I think PRNG is the reason. We can specify our own intialization, but I believe this kind of behaviour is somewhat hidden and undesirable.

Hi @ptrblck, I have just checked that a simple model with or without unused registered parameters give the same results in either case. That’s great. But I have trapped into confusion when I’m going to check whether the model is updating its parameters. To do this, have used the following lines:

        a = list(model.parameters())[0].clone()
        loss.backward()
        optimizer.step()
        b = list(model.parameters())[0].clone()
        print(torch.equal(a.data, b.data))

What should be the output when the model will update its parameters? It should be ‘false’ because after loss backward the parameters would be updated. So, a and b would not be same. When I run the model without any unused parameters, it gives ‘false’. But when there’re any unused paramters. it gives ‘true’. Could please tell me what are reasons in there? Due to lack of knowledge I couldn’t find out the reasons.

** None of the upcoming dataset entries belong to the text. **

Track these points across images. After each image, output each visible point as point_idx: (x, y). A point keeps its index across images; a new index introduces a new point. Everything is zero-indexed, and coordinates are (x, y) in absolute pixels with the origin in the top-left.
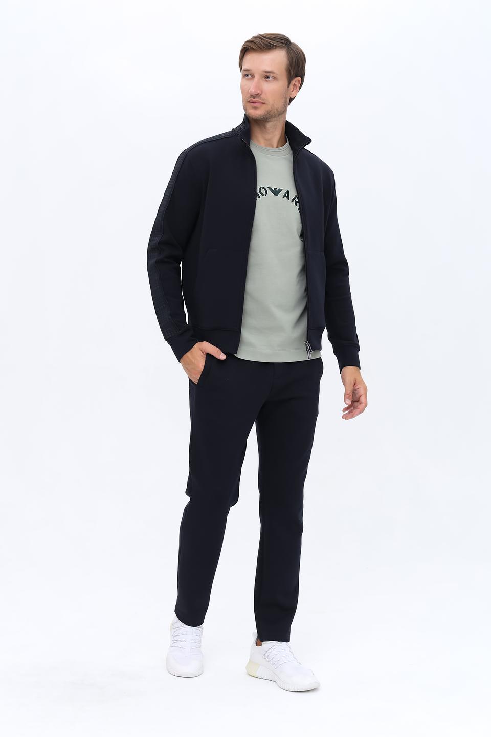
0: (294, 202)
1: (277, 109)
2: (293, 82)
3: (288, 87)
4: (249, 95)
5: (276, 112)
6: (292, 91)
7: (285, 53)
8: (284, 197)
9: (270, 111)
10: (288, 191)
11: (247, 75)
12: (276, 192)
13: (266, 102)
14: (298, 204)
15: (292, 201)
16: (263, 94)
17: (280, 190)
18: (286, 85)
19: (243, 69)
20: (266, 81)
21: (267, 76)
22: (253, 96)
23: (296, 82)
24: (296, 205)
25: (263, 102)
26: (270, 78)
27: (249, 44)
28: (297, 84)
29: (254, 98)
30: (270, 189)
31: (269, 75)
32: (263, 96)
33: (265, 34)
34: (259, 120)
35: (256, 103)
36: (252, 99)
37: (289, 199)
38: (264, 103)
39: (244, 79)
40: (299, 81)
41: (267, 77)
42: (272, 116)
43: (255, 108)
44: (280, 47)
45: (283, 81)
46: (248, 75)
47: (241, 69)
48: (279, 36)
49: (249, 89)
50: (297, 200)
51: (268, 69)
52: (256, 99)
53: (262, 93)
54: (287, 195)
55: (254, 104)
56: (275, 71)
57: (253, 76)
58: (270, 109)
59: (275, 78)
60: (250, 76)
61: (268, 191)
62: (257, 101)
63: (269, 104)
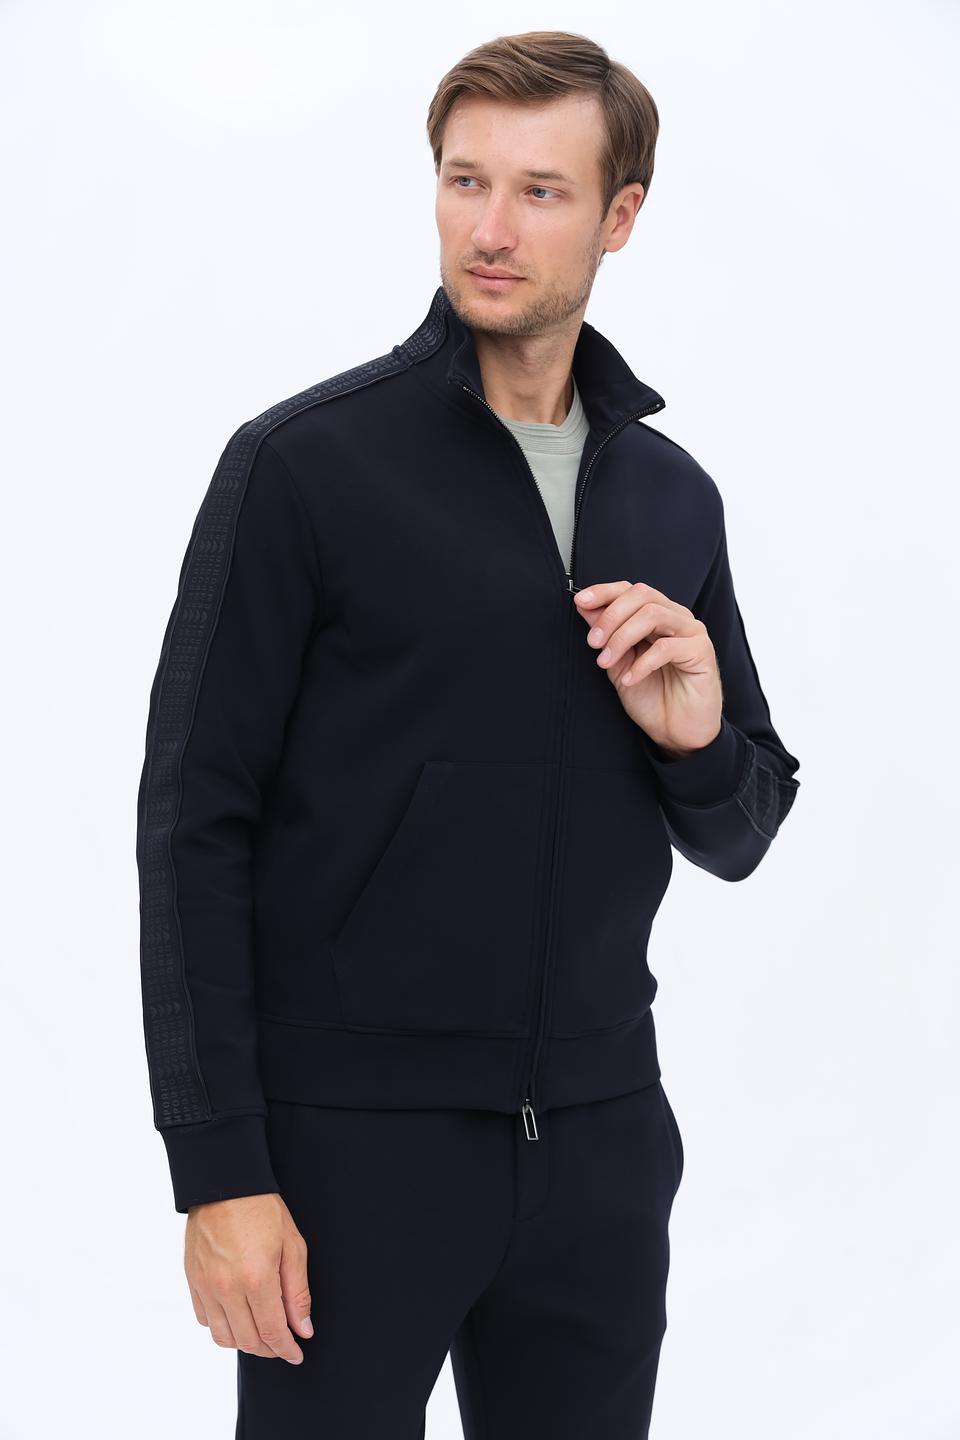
1: (565, 298)
2: (618, 201)
3: (603, 219)
4: (470, 249)
5: (561, 306)
6: (614, 231)
9: (543, 305)
11: (464, 180)
13: (532, 276)
16: (521, 248)
18: (598, 216)
19: (446, 157)
20: (532, 202)
21: (534, 187)
22: (486, 256)
23: (624, 199)
25: (522, 276)
26: (547, 195)
27: (467, 75)
28: (629, 204)
29: (490, 261)
31: (542, 183)
32: (520, 255)
34: (504, 335)
35: (496, 278)
36: (483, 264)
38: (523, 279)
39: (452, 191)
40: (636, 198)
41: (537, 192)
42: (546, 320)
43: (493, 294)
45: (588, 204)
46: (465, 178)
47: (438, 156)
49: (473, 229)
51: (542, 164)
52: (498, 267)
53: (517, 241)
55: (489, 282)
56: (565, 171)
57: (484, 184)
58: (542, 300)
59: (563, 196)
60: (473, 184)
62: (501, 270)
63: (540, 283)
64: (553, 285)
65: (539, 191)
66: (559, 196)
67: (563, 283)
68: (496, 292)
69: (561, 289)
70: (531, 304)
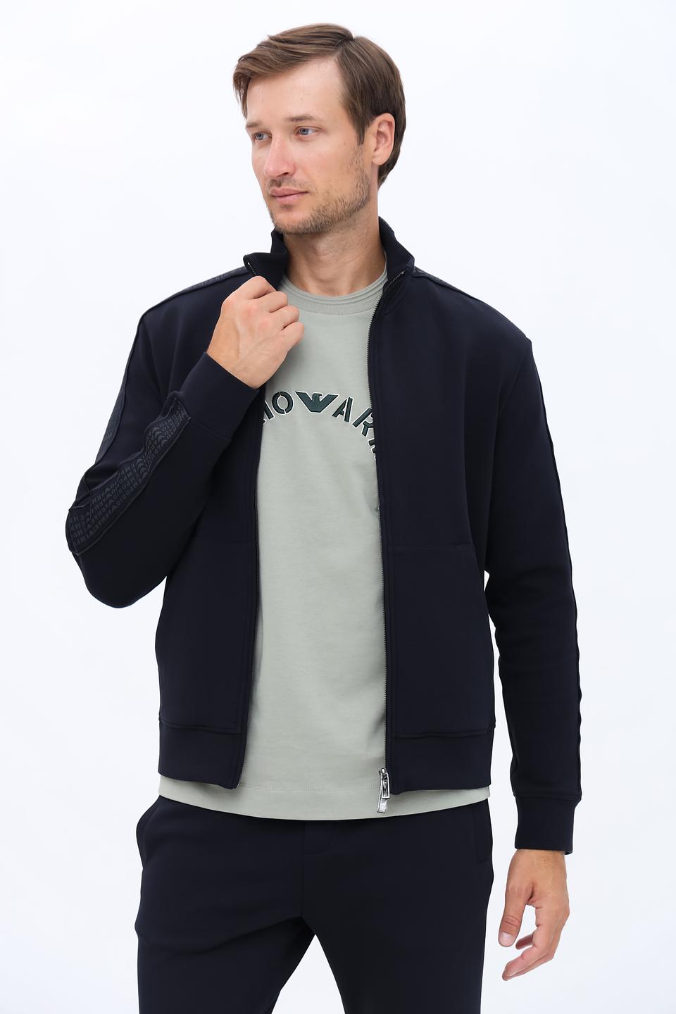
0: (362, 425)
2: (373, 128)
4: (269, 180)
6: (377, 149)
7: (334, 64)
8: (335, 415)
10: (350, 400)
12: (315, 404)
13: (312, 189)
14: (370, 431)
15: (356, 424)
16: (299, 172)
17: (330, 398)
20: (300, 140)
21: (300, 129)
22: (276, 182)
23: (380, 125)
24: (365, 433)
25: (303, 190)
26: (309, 132)
28: (384, 128)
29: (279, 185)
30: (303, 396)
31: (303, 124)
32: (297, 176)
33: (284, 34)
35: (286, 196)
36: (277, 187)
37: (347, 419)
38: (307, 192)
39: (256, 146)
40: (390, 124)
41: (304, 131)
42: (332, 219)
44: (321, 55)
45: (339, 137)
46: (260, 135)
48: (317, 30)
50: (369, 420)
52: (286, 187)
53: (295, 169)
54: (344, 411)
55: (283, 199)
57: (269, 135)
59: (319, 130)
60: (265, 137)
61: (296, 399)
62: (287, 189)
63: (317, 192)
64: (328, 193)
65: (304, 130)
66: (316, 131)
67: (336, 190)
68: (289, 205)
69: (336, 195)
70: (315, 209)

Could you check, which parameter you are comparing via:

list(model.parameters())[0].clone()

If the first parameter (accessed via [0]) is the unused parameter, it should not be updated and your code would work.
You could use dict(model.named_parameters()) to also get the name of the parameter besides the values.

Thanks @ptrblck. Got the point.

I think those unused layers may change the initialization order between layers, and then disturb the initialization weights in some layers.